Newman’s article was described as “a gross distortion of the actual state of affairs”, and Newman himself was accused of misleading readers of the New York Herald Tribune. In contrast to Newman’s article, the life of the Mountain Jews was depicted in highly positive terms, the list of signatories itself being presented as proof. According to the authors of the letter, the article “Allahga da yol erkin” had been “an exceptional case … a mistake by irresponsible journalists made without any malicious intent”. The authors declared that “nothing of the sort has ever happened and, we are confident, never will happen”, and assured readers that those responsible for the publication of the article had received appropriate punishment.

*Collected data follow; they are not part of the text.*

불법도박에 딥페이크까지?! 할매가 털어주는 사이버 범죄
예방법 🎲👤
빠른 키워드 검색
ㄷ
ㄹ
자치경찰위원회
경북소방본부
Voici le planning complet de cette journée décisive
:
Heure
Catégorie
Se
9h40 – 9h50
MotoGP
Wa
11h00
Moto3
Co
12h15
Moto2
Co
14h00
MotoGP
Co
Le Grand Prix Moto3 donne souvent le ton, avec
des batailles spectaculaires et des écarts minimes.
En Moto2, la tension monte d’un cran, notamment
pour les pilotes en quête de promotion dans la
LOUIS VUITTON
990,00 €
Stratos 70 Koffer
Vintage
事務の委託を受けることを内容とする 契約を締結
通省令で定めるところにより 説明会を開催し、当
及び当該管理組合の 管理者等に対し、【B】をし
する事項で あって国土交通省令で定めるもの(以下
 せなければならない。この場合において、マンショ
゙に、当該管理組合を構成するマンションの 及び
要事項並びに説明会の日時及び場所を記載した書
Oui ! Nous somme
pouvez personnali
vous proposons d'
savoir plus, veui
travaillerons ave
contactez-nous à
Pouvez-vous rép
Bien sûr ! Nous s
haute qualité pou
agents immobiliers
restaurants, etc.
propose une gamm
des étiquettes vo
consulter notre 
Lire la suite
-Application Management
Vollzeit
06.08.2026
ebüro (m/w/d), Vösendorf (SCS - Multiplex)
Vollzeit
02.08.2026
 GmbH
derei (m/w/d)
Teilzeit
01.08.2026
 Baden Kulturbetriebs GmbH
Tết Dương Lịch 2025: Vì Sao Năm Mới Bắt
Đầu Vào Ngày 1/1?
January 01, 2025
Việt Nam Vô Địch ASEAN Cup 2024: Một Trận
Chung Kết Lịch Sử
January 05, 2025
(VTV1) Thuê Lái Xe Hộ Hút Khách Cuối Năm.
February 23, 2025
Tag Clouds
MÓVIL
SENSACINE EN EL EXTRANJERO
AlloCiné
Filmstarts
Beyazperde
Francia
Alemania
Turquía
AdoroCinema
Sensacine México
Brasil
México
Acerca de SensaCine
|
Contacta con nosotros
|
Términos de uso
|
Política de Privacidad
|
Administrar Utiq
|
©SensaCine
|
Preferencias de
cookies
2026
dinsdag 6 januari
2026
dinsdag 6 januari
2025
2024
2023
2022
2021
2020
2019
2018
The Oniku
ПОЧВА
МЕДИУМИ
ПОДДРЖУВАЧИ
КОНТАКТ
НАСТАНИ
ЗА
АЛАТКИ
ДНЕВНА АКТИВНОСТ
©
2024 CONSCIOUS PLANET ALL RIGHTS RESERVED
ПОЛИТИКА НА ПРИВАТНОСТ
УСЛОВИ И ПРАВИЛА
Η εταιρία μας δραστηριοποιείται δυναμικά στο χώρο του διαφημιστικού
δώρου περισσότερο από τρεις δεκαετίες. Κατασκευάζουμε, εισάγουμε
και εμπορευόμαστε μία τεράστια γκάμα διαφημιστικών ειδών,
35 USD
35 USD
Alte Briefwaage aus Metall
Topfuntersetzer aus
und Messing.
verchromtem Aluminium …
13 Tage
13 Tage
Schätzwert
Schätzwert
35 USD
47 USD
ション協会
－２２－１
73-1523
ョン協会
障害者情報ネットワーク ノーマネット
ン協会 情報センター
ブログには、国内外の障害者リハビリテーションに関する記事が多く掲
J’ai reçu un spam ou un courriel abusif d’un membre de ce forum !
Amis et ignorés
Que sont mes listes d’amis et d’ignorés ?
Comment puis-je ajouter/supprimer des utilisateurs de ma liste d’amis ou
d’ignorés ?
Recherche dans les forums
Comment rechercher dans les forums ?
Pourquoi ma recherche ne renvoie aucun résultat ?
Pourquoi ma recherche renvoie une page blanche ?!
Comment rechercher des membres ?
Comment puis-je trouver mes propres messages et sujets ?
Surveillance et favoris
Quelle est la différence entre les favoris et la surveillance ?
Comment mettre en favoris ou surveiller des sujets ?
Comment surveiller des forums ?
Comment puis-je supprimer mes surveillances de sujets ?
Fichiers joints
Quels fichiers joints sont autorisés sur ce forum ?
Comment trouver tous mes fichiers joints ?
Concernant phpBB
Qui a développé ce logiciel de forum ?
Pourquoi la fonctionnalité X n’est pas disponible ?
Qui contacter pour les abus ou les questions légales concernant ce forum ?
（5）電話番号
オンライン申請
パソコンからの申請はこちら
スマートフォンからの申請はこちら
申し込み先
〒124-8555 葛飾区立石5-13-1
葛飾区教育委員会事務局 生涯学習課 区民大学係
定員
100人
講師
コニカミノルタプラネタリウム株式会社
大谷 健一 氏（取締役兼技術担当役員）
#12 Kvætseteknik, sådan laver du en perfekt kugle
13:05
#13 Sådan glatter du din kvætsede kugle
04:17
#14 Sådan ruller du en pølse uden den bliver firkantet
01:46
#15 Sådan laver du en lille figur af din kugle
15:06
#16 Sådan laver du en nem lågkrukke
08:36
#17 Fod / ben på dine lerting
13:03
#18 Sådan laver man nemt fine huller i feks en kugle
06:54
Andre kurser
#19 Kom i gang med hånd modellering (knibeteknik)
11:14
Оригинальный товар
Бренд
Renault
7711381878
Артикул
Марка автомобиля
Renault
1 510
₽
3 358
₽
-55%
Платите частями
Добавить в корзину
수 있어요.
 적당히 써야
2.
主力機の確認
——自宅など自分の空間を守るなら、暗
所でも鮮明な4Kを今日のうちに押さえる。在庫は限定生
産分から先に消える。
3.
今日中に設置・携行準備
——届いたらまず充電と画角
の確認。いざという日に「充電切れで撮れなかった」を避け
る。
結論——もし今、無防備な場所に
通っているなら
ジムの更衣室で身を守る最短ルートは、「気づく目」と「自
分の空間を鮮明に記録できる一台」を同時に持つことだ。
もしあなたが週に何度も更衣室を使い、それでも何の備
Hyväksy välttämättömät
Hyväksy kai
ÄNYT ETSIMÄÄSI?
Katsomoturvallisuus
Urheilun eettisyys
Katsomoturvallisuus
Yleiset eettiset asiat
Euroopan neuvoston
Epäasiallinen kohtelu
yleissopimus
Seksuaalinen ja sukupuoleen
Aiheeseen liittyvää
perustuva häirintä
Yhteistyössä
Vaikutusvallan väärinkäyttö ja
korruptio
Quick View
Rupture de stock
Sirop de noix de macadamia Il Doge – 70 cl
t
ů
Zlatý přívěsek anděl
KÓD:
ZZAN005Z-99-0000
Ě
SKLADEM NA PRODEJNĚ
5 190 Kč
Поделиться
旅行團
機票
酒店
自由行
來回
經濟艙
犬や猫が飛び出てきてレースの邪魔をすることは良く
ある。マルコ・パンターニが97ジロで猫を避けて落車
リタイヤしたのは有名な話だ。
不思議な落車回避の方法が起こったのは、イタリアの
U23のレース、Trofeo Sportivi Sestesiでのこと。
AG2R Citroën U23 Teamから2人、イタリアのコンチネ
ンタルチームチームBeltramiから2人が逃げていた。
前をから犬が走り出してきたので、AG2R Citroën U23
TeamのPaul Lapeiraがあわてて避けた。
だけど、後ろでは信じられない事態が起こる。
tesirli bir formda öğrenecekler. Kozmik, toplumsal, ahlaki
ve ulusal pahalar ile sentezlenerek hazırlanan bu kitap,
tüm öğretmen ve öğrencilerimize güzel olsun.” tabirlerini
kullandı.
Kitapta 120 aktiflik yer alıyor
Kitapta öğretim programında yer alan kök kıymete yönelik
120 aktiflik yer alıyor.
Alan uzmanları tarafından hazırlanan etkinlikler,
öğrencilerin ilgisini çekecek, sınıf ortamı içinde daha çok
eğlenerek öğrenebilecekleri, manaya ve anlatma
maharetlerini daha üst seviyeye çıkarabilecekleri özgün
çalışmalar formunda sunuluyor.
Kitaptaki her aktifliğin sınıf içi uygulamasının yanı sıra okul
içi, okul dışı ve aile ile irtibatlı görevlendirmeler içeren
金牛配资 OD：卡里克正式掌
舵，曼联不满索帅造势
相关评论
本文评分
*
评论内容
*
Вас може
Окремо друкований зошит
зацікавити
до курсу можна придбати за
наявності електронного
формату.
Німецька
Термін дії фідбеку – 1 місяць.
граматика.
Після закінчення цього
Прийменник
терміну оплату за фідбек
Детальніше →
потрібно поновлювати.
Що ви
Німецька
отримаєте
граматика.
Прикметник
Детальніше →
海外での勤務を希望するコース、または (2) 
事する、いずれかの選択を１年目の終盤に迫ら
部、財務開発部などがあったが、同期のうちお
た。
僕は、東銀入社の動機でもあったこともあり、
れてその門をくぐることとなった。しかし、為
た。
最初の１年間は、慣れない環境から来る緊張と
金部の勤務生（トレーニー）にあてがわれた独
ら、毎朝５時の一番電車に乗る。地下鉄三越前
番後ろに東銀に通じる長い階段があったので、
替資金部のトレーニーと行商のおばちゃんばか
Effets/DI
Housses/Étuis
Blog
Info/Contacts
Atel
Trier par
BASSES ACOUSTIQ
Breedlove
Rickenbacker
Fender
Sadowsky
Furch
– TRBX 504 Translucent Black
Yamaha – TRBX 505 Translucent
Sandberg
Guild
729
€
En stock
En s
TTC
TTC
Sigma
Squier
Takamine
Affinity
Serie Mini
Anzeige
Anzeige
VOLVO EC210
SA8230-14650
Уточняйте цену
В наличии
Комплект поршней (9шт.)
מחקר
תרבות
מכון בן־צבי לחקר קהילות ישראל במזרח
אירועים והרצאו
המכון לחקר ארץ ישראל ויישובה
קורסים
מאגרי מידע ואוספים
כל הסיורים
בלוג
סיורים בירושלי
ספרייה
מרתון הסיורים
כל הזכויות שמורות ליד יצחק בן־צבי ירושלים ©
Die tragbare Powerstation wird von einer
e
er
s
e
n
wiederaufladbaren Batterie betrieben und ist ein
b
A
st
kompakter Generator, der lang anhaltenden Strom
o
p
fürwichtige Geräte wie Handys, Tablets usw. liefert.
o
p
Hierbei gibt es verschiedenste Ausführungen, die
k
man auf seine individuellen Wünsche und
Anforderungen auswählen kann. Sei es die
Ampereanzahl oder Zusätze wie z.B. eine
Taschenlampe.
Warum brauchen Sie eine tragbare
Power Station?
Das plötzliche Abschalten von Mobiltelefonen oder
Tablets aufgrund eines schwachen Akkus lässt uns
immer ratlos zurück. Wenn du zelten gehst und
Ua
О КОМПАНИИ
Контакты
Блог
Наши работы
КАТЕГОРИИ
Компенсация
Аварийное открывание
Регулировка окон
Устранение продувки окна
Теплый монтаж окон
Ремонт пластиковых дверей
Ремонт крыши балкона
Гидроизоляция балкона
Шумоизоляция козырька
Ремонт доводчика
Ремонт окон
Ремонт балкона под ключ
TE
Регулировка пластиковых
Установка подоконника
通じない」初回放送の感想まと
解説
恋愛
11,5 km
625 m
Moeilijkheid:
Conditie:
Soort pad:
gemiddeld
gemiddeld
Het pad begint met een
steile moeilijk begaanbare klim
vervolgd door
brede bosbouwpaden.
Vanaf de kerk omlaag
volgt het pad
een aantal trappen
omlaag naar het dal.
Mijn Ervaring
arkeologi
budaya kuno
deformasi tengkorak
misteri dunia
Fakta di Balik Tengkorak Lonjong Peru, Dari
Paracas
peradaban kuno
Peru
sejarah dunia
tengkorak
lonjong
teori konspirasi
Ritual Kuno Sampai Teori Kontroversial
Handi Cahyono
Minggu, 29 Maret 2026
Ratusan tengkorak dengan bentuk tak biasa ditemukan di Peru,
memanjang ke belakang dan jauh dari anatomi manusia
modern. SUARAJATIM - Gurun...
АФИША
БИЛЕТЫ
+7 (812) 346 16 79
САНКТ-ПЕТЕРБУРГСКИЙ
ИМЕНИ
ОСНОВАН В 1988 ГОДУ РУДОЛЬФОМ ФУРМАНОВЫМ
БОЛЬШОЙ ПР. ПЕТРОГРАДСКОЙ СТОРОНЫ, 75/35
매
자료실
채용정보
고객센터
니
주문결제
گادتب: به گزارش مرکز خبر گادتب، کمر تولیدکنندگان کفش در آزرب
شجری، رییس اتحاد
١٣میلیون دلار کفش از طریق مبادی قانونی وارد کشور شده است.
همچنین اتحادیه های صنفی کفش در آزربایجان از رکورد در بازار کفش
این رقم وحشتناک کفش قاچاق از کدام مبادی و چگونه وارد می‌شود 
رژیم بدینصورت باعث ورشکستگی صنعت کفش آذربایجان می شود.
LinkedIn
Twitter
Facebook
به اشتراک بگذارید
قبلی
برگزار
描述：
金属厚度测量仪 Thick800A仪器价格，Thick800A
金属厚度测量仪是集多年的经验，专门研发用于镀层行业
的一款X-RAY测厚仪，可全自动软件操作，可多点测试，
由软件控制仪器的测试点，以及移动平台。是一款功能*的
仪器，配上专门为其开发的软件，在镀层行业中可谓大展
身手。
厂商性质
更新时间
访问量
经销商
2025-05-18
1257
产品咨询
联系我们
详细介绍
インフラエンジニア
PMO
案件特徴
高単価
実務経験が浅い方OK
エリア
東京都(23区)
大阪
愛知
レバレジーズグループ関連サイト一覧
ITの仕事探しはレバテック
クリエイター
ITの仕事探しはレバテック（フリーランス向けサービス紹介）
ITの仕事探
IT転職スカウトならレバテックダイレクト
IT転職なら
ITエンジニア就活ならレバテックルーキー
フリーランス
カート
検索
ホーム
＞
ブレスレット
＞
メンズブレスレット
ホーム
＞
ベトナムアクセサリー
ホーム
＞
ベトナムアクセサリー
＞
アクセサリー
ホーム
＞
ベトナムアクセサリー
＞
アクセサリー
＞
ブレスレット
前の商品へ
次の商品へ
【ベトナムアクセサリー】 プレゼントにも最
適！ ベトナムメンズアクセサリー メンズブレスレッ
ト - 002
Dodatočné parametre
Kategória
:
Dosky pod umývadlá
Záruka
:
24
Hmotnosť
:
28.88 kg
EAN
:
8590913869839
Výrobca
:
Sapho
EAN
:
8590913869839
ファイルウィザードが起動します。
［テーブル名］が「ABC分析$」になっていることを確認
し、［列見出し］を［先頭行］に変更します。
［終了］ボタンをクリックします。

Inconvenient facts were omitted or distorted in the letter. For example, it failed to mention that the retraction of Marmudov’s article and the punishment of those responsible — in reality, merely “scapegoats” — had occurred not on 10 August, as the letter claimed, but only on 6 September, nearly a month later and only after angry protests from international public opinion.

== Subsequent Events ==
The Buynaksk blood libel became the most well-known case of its kind in the USSR. Although the authorities succeeded in containing the scandal, its repercussions spread to Central Asia and the South Caucasus, where, beginning in 1961, a number of new blood libel incidents involving local populations occurred: in Margilan (1961 or 1962), Tashkent (1962 or 1964), Tsqaltubo (1963), Zestaponi (1964), and Kutaisi (1965).